Her crown bore down; I can just catch her brow– sorrowful
She weaves to dailies and attending hardened pa,
So shamed, shifting away, I turn in bed
To retrace Mam’s faerie riddle – thatch above
At last my folks lay in their fancies, all is quiet
Unlike them, out of bed - I grimace– repentant feet on icy dirt below
Admiring our blue china and grandma’s lace upon the mantle
Both darken, as the embers crackle and I fade into dawn
Spirited away by her darling, Aurora, I breathe deep
Drifting leaves, like musty volumes of legend fall beside me
Counting the pebbles childlike, avoiding each fall
As blessed descendents, in same tradition will follow this path
Before the loch
Always before me, the loch
Where is the key to satisfy my and mam’s forgotten secret?
The winged daren’t answer, what the beast has been forbidden
Scalies, like our domestics, too content, too present - to gaze about
Ireland is a place, more beautiful in shadows
Like a gaudy face in the dark,
Made pleasant by simpleness
The loch, I used to make my plaything when younger,
This patch of loch, I make now a curb and mirror
I am Irish, as my mam - herself accounted
Are we too cold, in our wandering, to ever look beyond?

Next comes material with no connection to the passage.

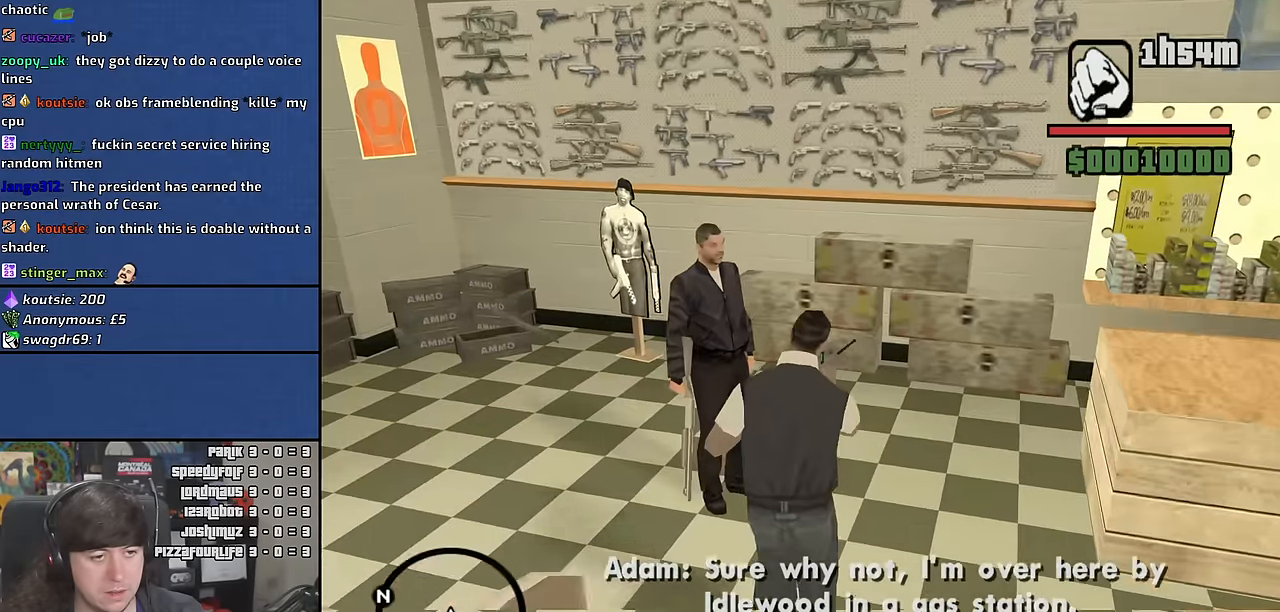
{"keys": [], "mouse": [], "events": [[217, "w", "up"]]}
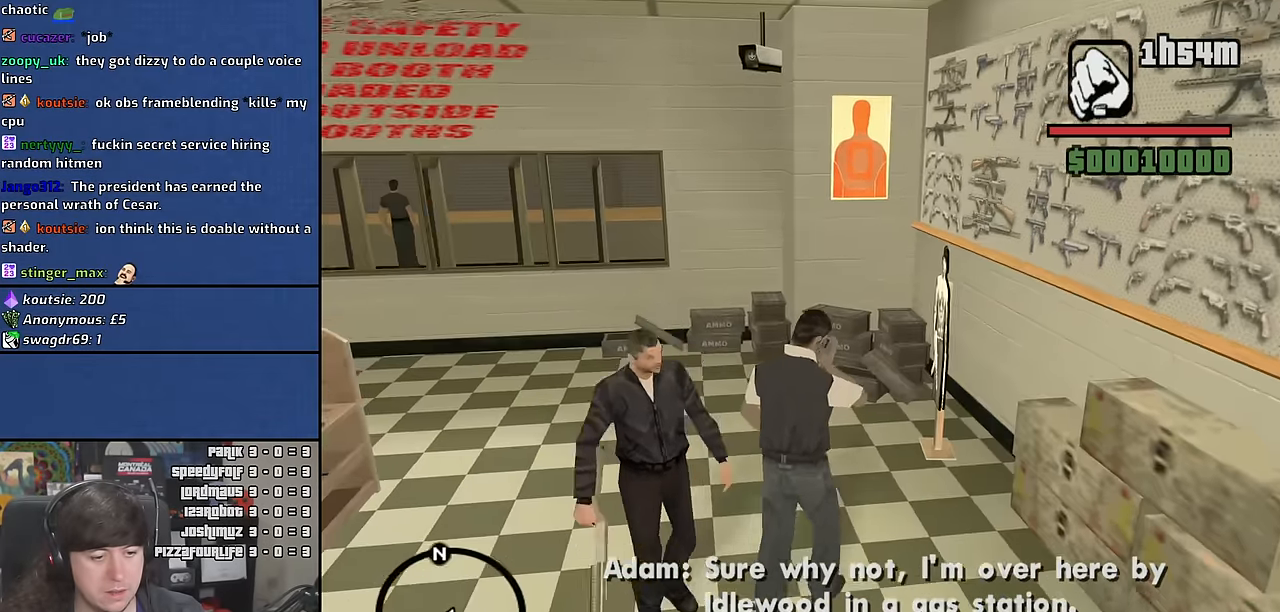
{"keys": ["w"], "mouse": [], "events": [[117, "a", "down"], [184, "w", "down"], [367, "a", "up"]]}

I woke warm, beneath the down and to mother’s tender kiss
“I ought to have known, – I chant to mam
Yesterday I was not myself, but today I am.
Tomorrow I will also be, because I will remember.
The riddle you gave me is almost puzzled out!”
“Ireland what are you? You query, Why, I am grace.”
“Ireland, where can I find you?” I conquer on, her face forgiving
Shining, I say “Where warmth weathers any benumbed or stony face!”